Et il va vite falloir permettre de différencier les vrais projets citoyens des initiatives privées.
Si vous allez à quelques évènements « civic tech », vous constaterez qu’on fait régulièrement débattre/interagir sans distinction des mouvements citoyens et des sociétés/associations, à savoir des structures privées aux intérêts privés.
« Qui sera l’IBM de la république ? » m’a-t-on un jour demandé.
Si vous voulez encore vous faire peur, allez lire « comment la civic tech bouleverse l’engagement des marques ? »
Dans ce contexte, comment créer un écosystème technologique qui grandit sans user des méthodes classiques du néo-libéralisme (voir néo-féodalisme) ambiant/dominant ? (et je pose cette question en tant qu’entrepreneur millionaire hein… donc qu’on vienne pas me dire que je fais mon gaucho effarouché)
A l’instar du « copyleft », il faudrait une sorte de label auto-attribué indiquant le non-statut et la non-structure tout en étant indicateur de la dimension purement publique (dans le sens de « la chose publique ») de ces projets.
Pas facile de mettre un mot sur ce qu’on ne définit pour l’instant que comme la négation d’autre chose.
Mais ça n’est pas un espace vide. Ca existe. Et lui donner un nom permettra d’en véhiculer le sens.
Comment qualifie-t-on/organise-t-on/reconnait-on ces communautés de développeurs sans tomber dans le piège de la création de structures associatives/corporatives ?
Comment fait-on pour « travailler pour la République » sans hériter des tares de l’administrations et en évitant l’institutionnalisation ?
Comment anime-t-on un tel écosystème ?

- [SÉRIE D'EXERCICES]
(A) Relevez toutes les expressions placées entre guillemets français (« ») dans le texte sur la civic tech.
(B) Poursuivez le texte sur la civic tech à partir de sa dernière phrase.
Les lignes qui viennent n'ont aucun lien avec le texte sur la civic tech.

- [LIGNES RÉPERTORIÉES]
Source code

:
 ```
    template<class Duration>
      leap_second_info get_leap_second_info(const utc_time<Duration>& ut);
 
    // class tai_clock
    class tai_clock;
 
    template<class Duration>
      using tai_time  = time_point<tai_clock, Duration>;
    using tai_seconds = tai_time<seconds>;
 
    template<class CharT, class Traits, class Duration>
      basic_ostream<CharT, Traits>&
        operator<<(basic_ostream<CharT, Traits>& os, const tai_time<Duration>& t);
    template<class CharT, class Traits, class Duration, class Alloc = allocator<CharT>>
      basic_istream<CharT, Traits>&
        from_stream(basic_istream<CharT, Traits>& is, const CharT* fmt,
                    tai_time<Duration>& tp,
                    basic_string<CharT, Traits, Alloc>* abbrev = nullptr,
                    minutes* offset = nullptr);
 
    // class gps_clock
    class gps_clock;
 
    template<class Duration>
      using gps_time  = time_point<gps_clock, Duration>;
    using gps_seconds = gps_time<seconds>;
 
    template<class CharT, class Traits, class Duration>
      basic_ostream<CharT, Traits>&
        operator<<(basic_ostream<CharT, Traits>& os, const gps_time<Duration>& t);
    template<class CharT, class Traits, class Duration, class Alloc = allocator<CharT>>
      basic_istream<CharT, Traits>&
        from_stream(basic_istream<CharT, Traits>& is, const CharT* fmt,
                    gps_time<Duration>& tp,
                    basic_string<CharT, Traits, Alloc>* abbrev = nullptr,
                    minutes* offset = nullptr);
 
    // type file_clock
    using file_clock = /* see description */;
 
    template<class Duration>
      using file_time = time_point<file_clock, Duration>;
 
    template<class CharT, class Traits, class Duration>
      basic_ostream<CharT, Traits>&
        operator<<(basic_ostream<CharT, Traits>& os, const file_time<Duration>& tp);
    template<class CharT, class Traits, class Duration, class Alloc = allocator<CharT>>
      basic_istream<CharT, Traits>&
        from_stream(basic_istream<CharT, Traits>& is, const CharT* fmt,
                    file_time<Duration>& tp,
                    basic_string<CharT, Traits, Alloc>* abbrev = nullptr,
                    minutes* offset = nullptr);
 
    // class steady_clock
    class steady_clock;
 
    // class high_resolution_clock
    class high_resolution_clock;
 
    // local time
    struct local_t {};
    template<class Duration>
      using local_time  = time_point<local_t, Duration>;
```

- [EXERCICES CORRIGÉS]
(A)
- « civic tech »
- « Qui sera l'IBM de la république ? »
- « comment la civic tech bouleverse l'engagement des marques ? »
- « copyleft »
- « la chose publique »
- « travailler pour la République »

(B)
Comment gère-t-on ces projets technologiques sans que leur gouvernance ne viennent de facto supplanter le système politique qu’il prétendent « combattre » ? Autrement dit, comment s’assurer qu’on ne remplace pas une oligarchie institutionnelle par une oligarchie de développeurs ?
Tous les projets auto-labelisés devraient par exemple respecter les principes suivants :
- gratuit et open source : le travail est fait pour la République, il est donc public, gratuit pour tous, ouvert à tous, et est la propriété de tous ; les contributeurs sont des bénévoles qui oeuvrent pour la République ; cf le label évoqué dans « Chantier C » ci-dessus
- modularité et KISS : les outils doivent faire une chose et une seule, ne pas faire un gros projet fourre tout dont la gouvernance sera nécessairement centralisée et qui pourrait voir naitre un débat politique qui prendrait le pas sur les arguments scientifiques
- interopérabilité : les outils doivent commmuniquer entre eux à des formats standards, reposer le plus possible sur des outils standards, largement utilisés dans l’industrie et maintenus par d’autres
- pas d’infrastructure : éviter à tout prix de déployer sa propre infrastructure, qui coutera du temps et de l’argent, mais profiter un maximum de tous les services en ligne gratuits (github, travis-ci, etc…) ; tout en tâchant de conserver la portabilité autant que faire ce peut
- décentralisation : privilégiée les approches décentralisées et sans tiers de confiance
Autres réponses
Sans le chantier A, l’outil de débat en ligne n’aura aucun intérêt et ne sera pas très puissant.
De plus, l’outil de débat existe. Ca s’appelle la vraie vie et le Web.
On peut y diffuser des vidéos, des pétitions, des blogs, etc… tout gratuitement, tout diffuser sur des réseaux sociaux avec des 100aine de millions d’utilisateurs.
Ca n’est pas par ce que ça ne correspond à une certaine vision du débat que ça n’est pas du débat.
Et l’outil numérique qui sera conçu, quel qu’il soit, sera toujours moins riche que le Web dont il sera par définition un sous ensemble.
Lorsque Lessig dit « code is law », il dit aussi (pour faire simple) qu’Internet est un « pays » et que l’ensemble du code qui le constitue en est la constitution/la loi. Il ne faut pas oublier de regarder et nommer ce qui existe avant d’inventer autre chose.
Créer un outil de débat c’est créer l’outil qui définit ce qu’est un débat et comment il fonctionne.
Créer un outil de débat c’est donc par définition animer le débat.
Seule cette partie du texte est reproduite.